The HNW Quartet is an interesting experiment combining four acts to form a supergroup of harsh noise wall artists. Sumbru (Julien Skrobek), Kune de Lisch (AKA Chibre),PsôM, and Black Matter Phantasm (Joseph Szymkowiak) all join forces for a collaboration of sound across two side-long walls, with both stretching the 20 minute mark. For noise, this is an intriguing combination – collaborations often involve two artists, but rarely a quartet such as this.

The first thing that surprises most about The HNW Quartet is the relative minimalism of the two compositions. With four artists working together, I confess I was expecting something a bit louder and harsher than what is delivered. I don’t mean that negatively, though; The HNW Quartet sits more comfortably in the ambient noise wall sub-genre than anything harsher, and it’s impressive that the artists are able to keep things so fluid and controlled throughout the tracks.

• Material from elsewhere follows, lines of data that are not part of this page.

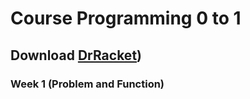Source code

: # Course Programming 0 to 1

## Download [DrRacket](https://download.racket-lang.org/))

### Week 1 (Problem and Function)
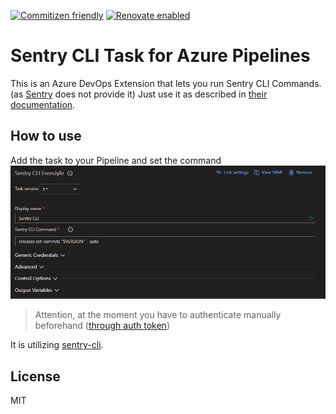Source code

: [![Commitizen friendly](https://img.shields.io/badge/commitizen-friendly-brightgreen.svg)](http://commitizen.github.io/cz-cli/)
[![Renovate enabled](https://img.shields.io/badge/renovate-enabled-brightgreen.svg)](https://renovatebot.com/)

# Sentry CLI Task for Azure Pipelines

This is an Azure DevOps Extension that lets you run Sentry CLI Commands. (as [Sentry](https://marketplace.visualstudio.com/publishers/Sentry) does not provide it)
Just use it as described in [their documentation](https://docs.sentry.io/cli/).

## How to use

Add the task to your Pipeline and set the command
![Picture of Pipeline Configuration](image.png)

> Attention, at the moment you have to authenticate manually beforehand ([through auth token](https://docs.sentry.io/cli/configuration/))

It is utilizing [sentry-cli](https://github.com/getsentry/sentry-cli). 


## License
MIT
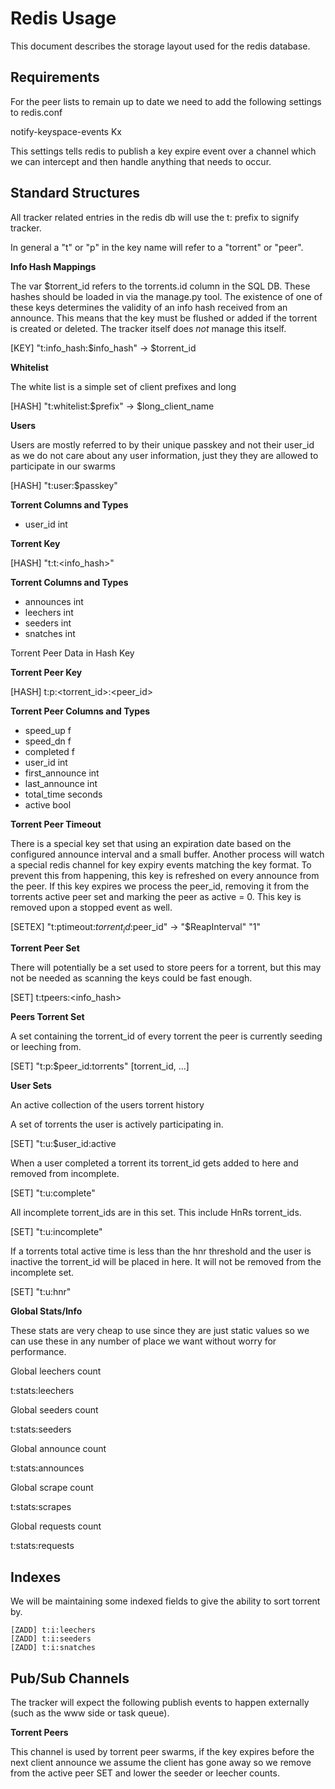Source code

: Redis Usage
===========

This document describes the storage layout used for the redis database.

Requirements
------------

For the peer lists to remain up to date we need to add the following settings
to redis.conf

notify-keyspace-events Kx

This settings tells redis to publish a key expire event over a channel which
we can intercept and then handle anything that needs to occur.

Standard Structures
-------------------

All tracker related entries in the redis db will use the t: prefix to signify
tracker.

In general a "t" or "p" in the key name will refer to a "torrent" or "peer".

**Info Hash Mappings**

The var $torrent_id refers to the torrents.id column in the SQL DB. These
hashes should be loaded in via the manage.py tool. The existence of one
of these keys determines the validity of an info hash received from an
announce. This means that the key must be flushed or added if the
torrent is created or deleted. The tracker itself does *not* manage this
itself.

[KEY] "t:info_hash:$info_hash" -> $torrent_id


**Whitelist**

The white list is a simple set of client prefixes and long

[HASH] "t:whitelist:$prefix" -> $long_client_name

**Users**

Users are mostly referred to by their unique passkey and not their user_id as we
do not care about any user information, just they they are allowed to participate
in our swarms

[HASH] "t:user:$passkey"

**Torrent Columns and Types**

- user_id int


**Torrent Key**

[HASH] "t:t:<info_hash>"

**Torrent Columns and Types**
- announces int
- leechers int
- seeders int
- snatches int

Torrent Peer Data in Hash Key

**Torrent Peer Key**

[HASH] t:p:<torrent_id>:<peer_id>

**Torrent Peer Columns and Types**

- speed_up f
- speed_dn f
- completed f
- user_id int
- first_announce int
- last_announce int
- total_time seconds
- active bool

**Torrent Peer Timeout**

There is a special key set that using an expiration date based on the
configured announce interval and a small buffer. Another process will
watch a special redis channel for key expiry events matching the key
format. To prevent this from happening, this key is refreshed on every
announce from the peer. If this key expires we process the peer_id, removing
it from the torrents active peer set and marking the peer as active = 0. This key
is removed upon a stopped event as well.

[SETEX] "t:ptimeout:$torrent_id:$peer_id" -> "$ReapInterval" "1"

**Torrent Peer Set**

There will potentially be a set used to store peers for a torrent, but this
may not be needed as scanning the keys could be fast enough.

[SET] t:tpeers:<info_hash>

**Peers Torrent Set**

A set containing the torrent_id of every torrent the peer is currently
seeding or leeching from.

[SET] "t:p:$peer_id:torrents" [torrent_id, ...]

**User Sets**

An active collection of the users torrent history

A set of torrents the user is actively participating in.

[SET] "t:u:$user_id:active

When a user completed a torrent its torrent_id gets added to here and removed from incomplete.

[SET] "t:u:complete"

All incomplete torrent_ids are in this set. This include HnRs torrent_ids.

[SET] "t:u:incomplete"

If a torrents total active time is less than the hnr threshold and the user is inactive
the torrent_id will be placed in here. It will not be removed from the incomplete set.

[SET] "t:u:hnr"

**Global Stats/Info**

These stats are very cheap to use since they are just static values so we can
use these in any number of place we want without worry for performance.

Global leechers count

t:stats:leechers

Global seeders count

t:stats:seeders

Global announce count

t:stats:announces

Global scrape count

t:stats:scrapes

Global requests count

t:stats:requests

Indexes
-------

We will be maintaining some indexed fields to give the ability to sort torrent by.

    [ZADD] t:i:leechers
    [ZADD] t:i:seeders
    [ZADD] t:i:snatches



Pub/Sub Channels
----------------

The tracker will expect the following publish events to happen externally (such as the
www side or task queue).


**Torrent Peers**

This channel is used by torrent peer swarms, if the key expires before the next
client announce we assume the client has gone away so we remove from the
active peer SET and lower the seeder or leecher counts.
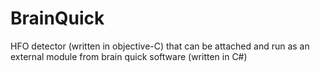 # BrainQuick
HFO detector (written in objective-C) that can be attached and run as an external module from  brain quick software (written in C#)

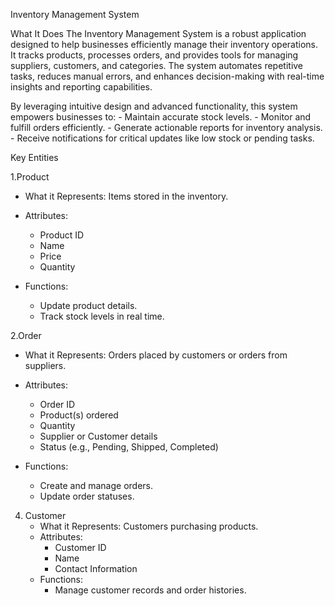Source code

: Inventory Management System

What It Does
The Inventory Management System is a robust application designed to help businesses efficiently manage their inventory operations. It tracks products, processes orders, and provides tools for managing suppliers, customers, and categories. The system automates repetitive tasks, reduces manual errors, and enhances decision-making with real-time insights and reporting capabilities. 

By leveraging intuitive design and advanced functionality, this system empowers businesses to:
	- Maintain accurate stock levels.
	- Monitor and fulfill orders efficiently.
	- Generate actionable reports for inventory analysis.
	- Receive notifications for critical updates like low stock or pending tasks.

Key Entities

1.Product
   - What it Represents: Items stored in the inventory.
   - Attributes:
     - Product ID
     - Name
     - Price
     - Quantity

   - Functions:
     - Update product details.
     - Track stock levels in real time.

2.Order
   - What it Represents: Orders placed by customers or orders from suppliers.
   - Attributes:
     - Order ID
     - Product(s) ordered
     - Quantity
     - Supplier or Customer details
     - Status (e.g., Pending, Shipped, Completed)

   - Functions:
     - Create and manage orders.
     - Update order statuses.
4. Customer
   - What it Represents: Customers purchasing products.
   - Attributes:
     - Customer ID
     - Name
     - Contact Information
   - Functions:
     - Manage customer records and order histories.
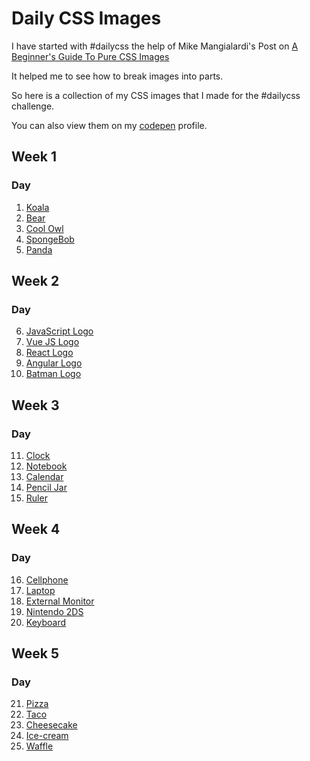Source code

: # Daily CSS Images
I have started with #dailycss the help of Mike Mangialardi's Post on [A Beginner's Guide To Pure CSS Images](https://codepen.io/mikemang/post/a-beginner-s-guide-to-pure-css-images)

It helped me to see how to break images into parts.

So here is a collection of my CSS images that I made for the #dailycss challenge.

You can also view them on my [codepen](https://codepen.io/pramesha) profile.

## Week 1
### Day
1. [Koala](https://codepen.io/pramesha/full/xxZqooz)
2. [Bear](https://codepen.io/pramesha/full/zYrwNeE)
3. [Cool Owl](https://codepen.io/pramesha/full/MWKmdvZ)
4. [SpongeBob](https://codepen.io/pramesha/full/QWygavN)
5. [Panda](https://codepen.io/pramesha/full/QWyMbRx)

## Week 2
### Day
6. [JavaScript Logo](https://codepen.io/pramesha/full/vYLeWXX)
7. [Vue JS Logo](https://codepen.io/pramesha/full/QWyONZv)
8. [React Logo](https://codepen.io/pramesha/full/BajmqNg)
9. [Angular Logo](https://codepen.io/pramesha/full/mdVpWgK)
10. [Batman Logo](https://codepen.io/pramesha/full/oNbpPdZ)

## Week 3
### Day
11. [Clock](https://codepen.io/pramesha/full/xxZWKER)
12. [Notebook](https://codepen.io/pramesha/full/bGEvvxe)
13. [Calendar](https://codepen.io/pramesha/full/mdVLOGL)
14. [Pencil Jar](https://codepen.io/pramesha/full/XWXqoZx)
15. [Ruler](https://codepen.io/pramesha/full/GRoGvZK)

## Week 4
### Day
16. [Cellphone](https://codepen.io/pramesha/full/qBbyyGV)
17. [Laptop](https://codepen.io/pramesha/full/xxZaEmJ)
18. [External Monitor](https://codepen.io/pramesha/full/GRoXLEP)
19. [Nintendo 2DS](https://codepen.io/pramesha/full/OJMBzpr)
20. [Keyboard](https://codepen.io/pramesha/full/bGEQdXW)

## Week 5
### Day
21. [Pizza](https://codepen.io/pramesha/full/MWKZmpj)
22. [Taco](https://codepen.io/pramesha/full/mdVaNmM)
23. [Cheesecake](https://codepen.io/pramesha/full/NWxoywQ)
24. [Ice-cream](https://codepen.io/pramesha/full/eYJXZWp)
25. [Waffle](https://codepen.io/pramesha/full/jOWJvoe)
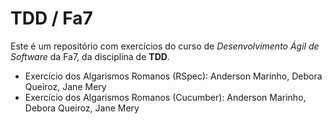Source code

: TDD / Fa7
=========

Este é um repositório com exercícios do curso de _Desenvolvimento Ágil de Software_ da Fa7, da disciplina de **TDD**.

- Exercício dos Algarismos Romanos (RSpec): Anderson Marinho, Debora Queiroz, Jane Mery
- Exercício dos Algarismos Romanos (Cucumber): Anderson Marinho, Debora Queiroz, Jane Mery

Side A is simply known as “Part 1”, clocking in at 20 minutes. This wall is a fairly unchanging slab of sound with some distinct layers, and it’s the most minimalistic of these two tracks. Surprisingly, all artists are working with very subtle sounds here; there’s a solid bass rumble in the background holding the wall together, a subtle crackle underneath that which is only present with careful attention, a hissing static at the forefront, and, most noticeable, a squealing judder that contains most of this track’s most hypnotic moments. There’s a lot to like and focus on in “Part 1,” from that deep bass shudder – adding just a small amount of space – to the interplay between the hissing and the squeals. The squealing is the loosest, where the semblance of variation can take shape. It’s interesting to hear how stoic each player in this quartet remains.

“Part 2” takes up the full length of side B, and it’s another relatively locked-in wall of sound. Here, the textures are a little harsher, the layers even more noticeable. In the background, there’s a nice multifaceted bass pattern that adds of lot of variation to the tone. On top of that, there’s a hissing, distant crackle that’s not quite static – it’s a very interesting texture, one that’s difficult to describe. Along with that, at about the same volume, is a fly-like buzzing sound that carries with it a different repetitive pattern that sometimes changes pitch. All told, the layers on “Part 2” are fascinating, both as a whole and when one focuses on the minutiae of the sounds.

The HNW Quartet is a great culmination of some excellent HNW artists, and so it should come as no surprise that both tracks, featuring all four players, are expertly crafted and layered. This release is enriching and complex, with enough textural hook to keep listeners engaged.